Als je 80 procent hebt gescoord op een test en het klasgemiddelde was 50 procent, dan is je score bovengemiddeld, maar als je echt wilt weten waar je bent op de 'curve', moet je je Z-score berekenen. Deze belangrijke statistische tool houdt niet alleen rekening met het gemiddelde van alle testscores, maar ook met de variatie in de resultaten. Om de Z-score te vinden, trekt u het klassegemiddelde (50 procent) af van de individuele score (80 procent) en deelt u het resultaat door de standaarddeviatie. Als je wilt, kun je de resulterende Z-score converteren naar een percentage om een duidelijker beeld te krijgen van waar je staat ten opzichte van de andere mensen die de test hebben gedaan.

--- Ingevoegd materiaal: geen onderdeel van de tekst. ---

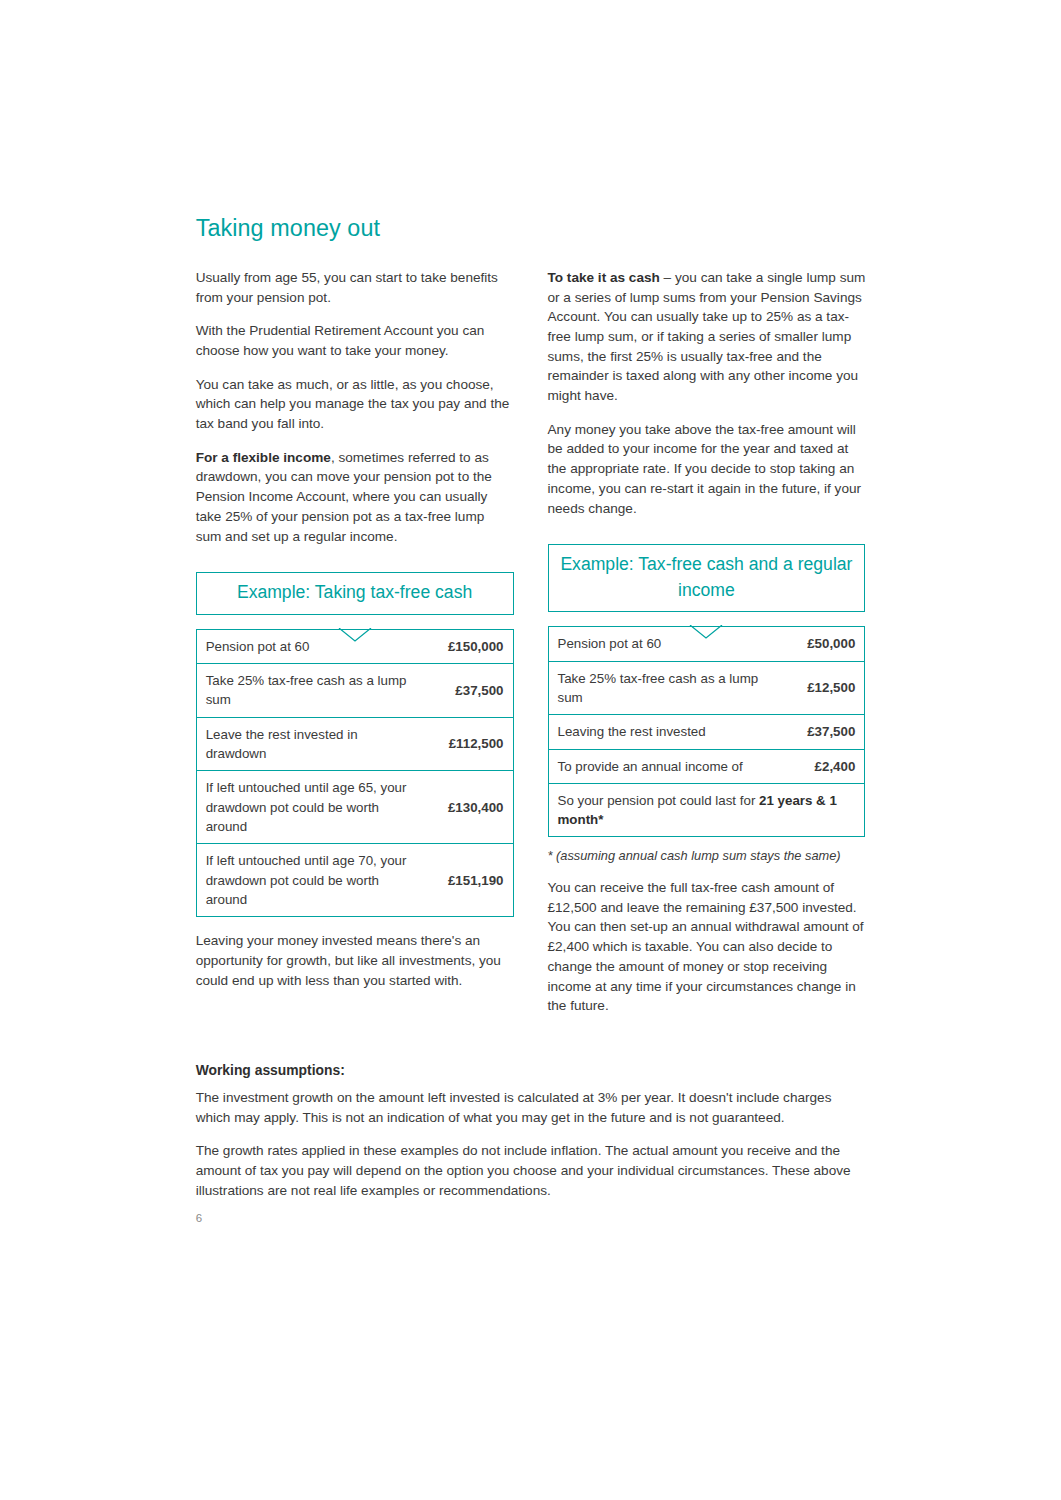Taking money out
Usually from age 55, you can start to take benefits from your pension pot.
With the Prudential Retirement Account you can choose how you want to take your money.
You can take as much, or as little, as you choose, which can help you manage the tax you pay and the tax band you fall into.
For a flexible income, sometimes referred to as drawdown, you can move your pension pot to the Pension Income Account, where you can usually take 25% of your pension pot as a tax-free lump sum and set up a regular income.
Example: Taking tax-free cash
| Pension pot at 60 | £150,000 |
| Take 25% tax-free cash as a lump sum | £37,500 |
| Leave the rest invested in drawdown | £112,500 |
| If left untouched until age 65, your drawdown pot could be worth around | £130,400 |
| If left untouched until age 70, your drawdown pot could be worth around | £151,190 |
Leaving your money invested means there's an opportunity for growth, but like all investments, you could end up with less than you started with.
To take it as cash – you can take a single lump sum or a series of lump sums from your Pension Savings Account. You can usually take up to 25% as a tax-free lump sum, or if taking a series of smaller lump sums, the first 25% is usually tax-free and the remainder is taxed along with any other income you might have.
Any money you take above the tax-free amount will be added to your income for the year and taxed at the appropriate rate. If you decide to stop taking an income, you can re-start it again in the future, if your needs change.
Example: Tax-free cash and a regular income
| Pension pot at 60 | £50,000 |
| Take 25% tax-free cash as a lump sum | £12,500 |
| Leaving the rest invested | £37,500 |
| To provide an annual income of | £2,400 |
| So your pension pot could last for 21 years & 1 month* |
* (assuming annual cash lump sum stays the same)
You can receive the full tax-free cash amount of £12,500 and leave the remaining £37,500 invested. You can then set-up an annual withdrawal amount of £2,400 which is taxable. You can also decide to change the amount of money or stop receiving income at any time if your circumstances change in the future.
Working assumptions:
The investment growth on the amount left invested is calculated at 3% per year. It doesn't include charges which may apply. This is not an indication of what you may get in the future and is not guaranteed.
The growth rates applied in these examples do not include inflation. The actual amount you receive and the amount of tax you pay will depend on the option you choose and your individual circumstances. These above illustrations are not real life examples or recommendations.
6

Waarom zijn Z-scores nuttig?
De Z-score, ook wel standaardscore genoemd, biedt een manier om een testscore of een ander gegeven te vergelijken met een normale populatie. Als je bijvoorbeeld weet dat je score 80 is en dat de gemiddelde score 50 is, weet je dat je boven het gemiddelde hebt gescoord, maar je weet niet hoeveel andere studenten het net zo goed deden als jij. Het is mogelijk dat veel studenten hoger scoren dan jij, maar het gemiddelde is laag omdat een gelijk aantal studenten deden het verschrikkelijk, Aan de andere kant behoor je misschien tot een elitegroep van een paar studenten die echt excelleerde. Uw Z-score kan deze informatie verstrekken.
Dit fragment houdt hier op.